Kheir drew another breath, wishing like hell that he wasn’t alone, wishing his mum and dad and sisters were here, even across the city waiting for him. Fuck, he’d even take them being across this saintsforsaken empire—rather than across the sea and the continent, months away. But he had nobody to encourage him, to give him strength as he struggled down the road, focussing hard on not missing a step. Pain raging through his body, but he gritted his teeth as his vision wavered and struggled on. Oddly, it was Maia’s face that stuck with him, that kept him putting one foot in front of the other no
matter how much it hurt.
He passed the council building, passed the boutiques selling delicate, sculpted cakes, beaded dresses worth a king’s ransom, and furniture carved with intricate scenes of the saints, and by the time the awe-inspiring, elaborate shop fronts had changed to stately terrace houses—likely belonging to minor councillors—Kheir could smell the river’s citrusy musk, could glimpse the white stone arch of the Erythrun Bridge Maia had told him to cross.
“Thank the saints,” he gasped under his breath, the barbers he passed blurring into streaks of colour and light like magic, the people he passed nothing more than formless, unknowable monsters.

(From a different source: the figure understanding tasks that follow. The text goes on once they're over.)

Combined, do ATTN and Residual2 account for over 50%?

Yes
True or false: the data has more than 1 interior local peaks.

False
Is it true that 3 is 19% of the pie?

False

The street became a whirlwind around him as dizziness took firm hold, and Maia’s face crossed his mind again as he was forced to stop to let a cart and procession of horses go clattering past. She was stunning in the same way the stars were beautiful—distant, cold, and mysterious. But there was so much pain within her, so much anger and hate that it bled through her icy mask. And when she’d helped him escape, that bright, smiling person she’d unveiled like the petals of a night-blooming flower … he’d listed towards her, as if she sang a siren song to his soul.

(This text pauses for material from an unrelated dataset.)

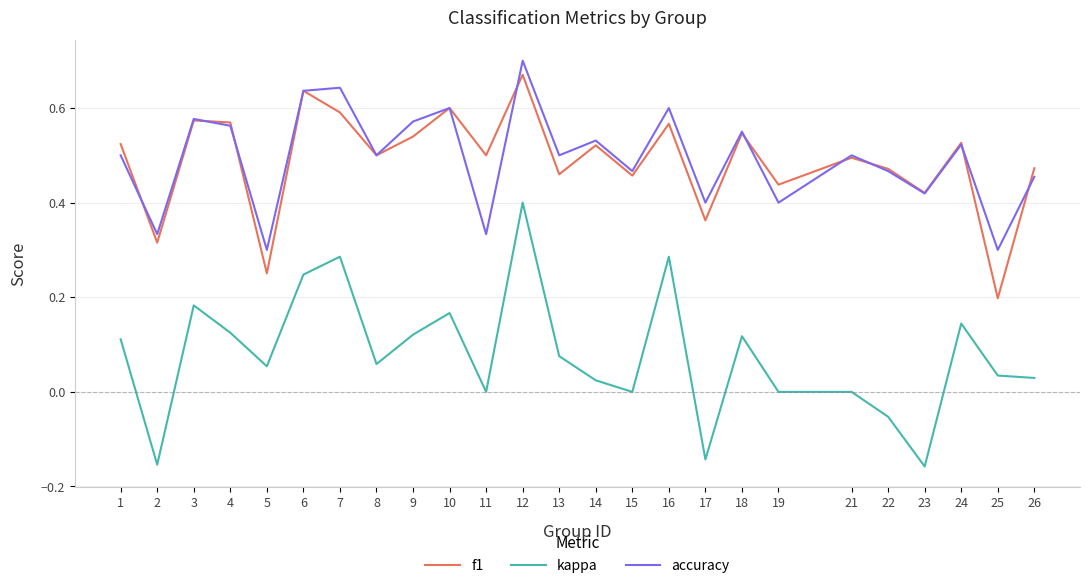

True or false: accuracy has more than 2 interior local peaks.

True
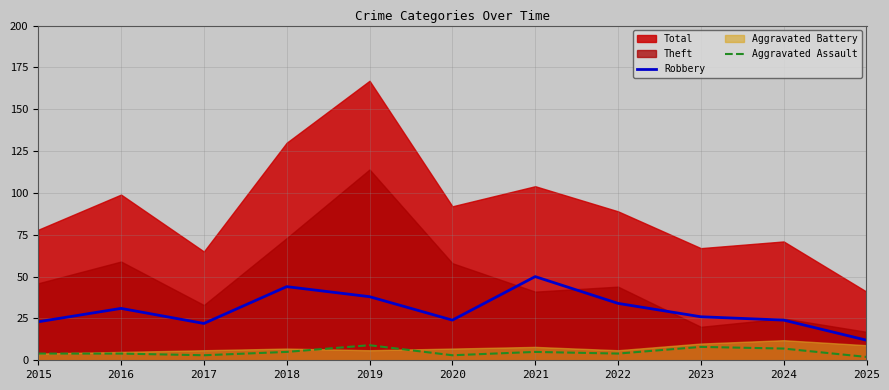

True or false: Robbery and Aggravated Assault cross at least once.

False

The cart rolled on, the road clear. It seemed an insurmountable distance to cross now he’d stopped moving, but he had to keep going. If only so Maia’s sacrifice hadn’t been in vain. She would be punished, he knew. Kheir wouldn’t squander the gift of freedom she’d given him.

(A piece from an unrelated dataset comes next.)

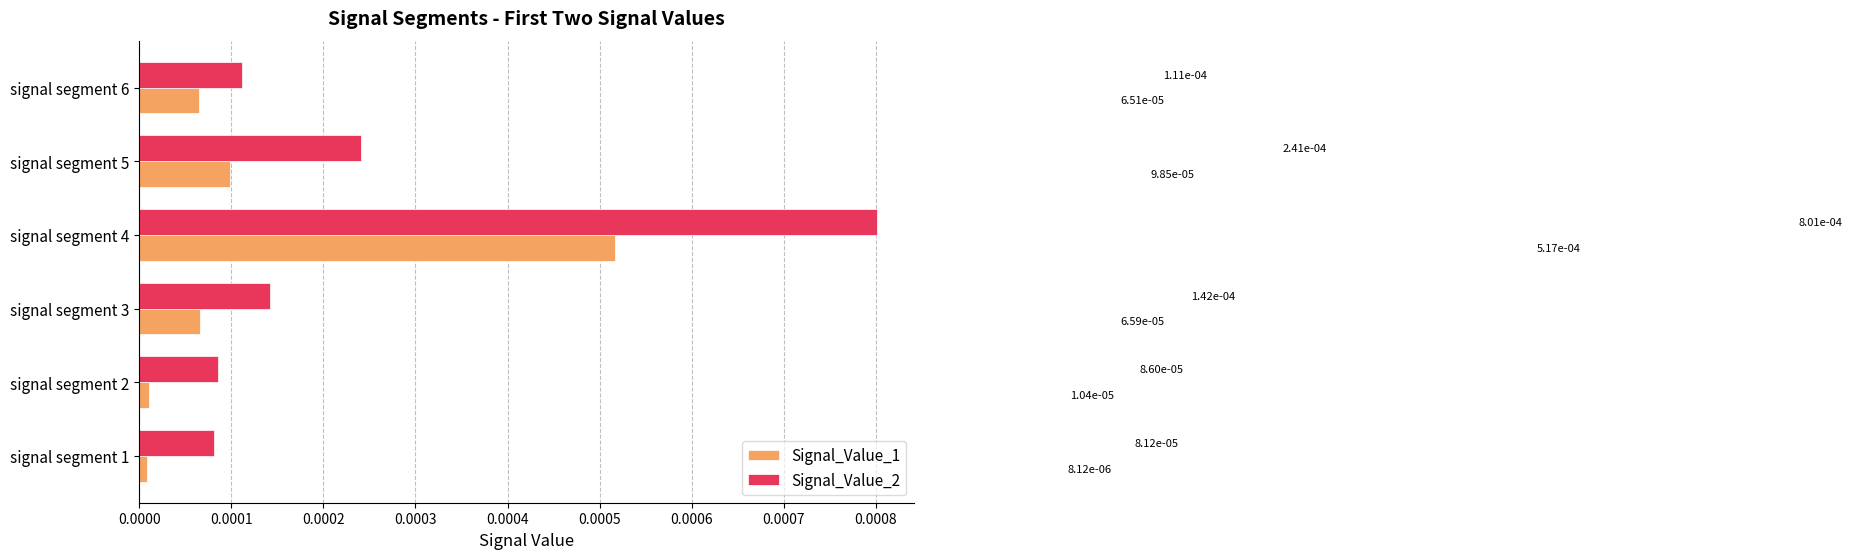

Count the Signal_Value_2 values in the range 0 to 1.

6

Almost there, he told himself as he staggered across the road to the bridge, wishing his mother was here to say the words, to hold his hand. Saints, he was a baby for wanting his mum right now, but he did. He wanted her so badly, and he didn’t think he was going to make it across the bridge and out of the city. He didn’t think he’d ever make it back to V’haiv City, ever see those copper domes and verdigris towers ever again. He’d never hear the twang of his father’s music or his sisters’ chorus of laughter, would never smell honey and spices—home. He focused on those memories, holding them close as he stumbled down the endless bridge.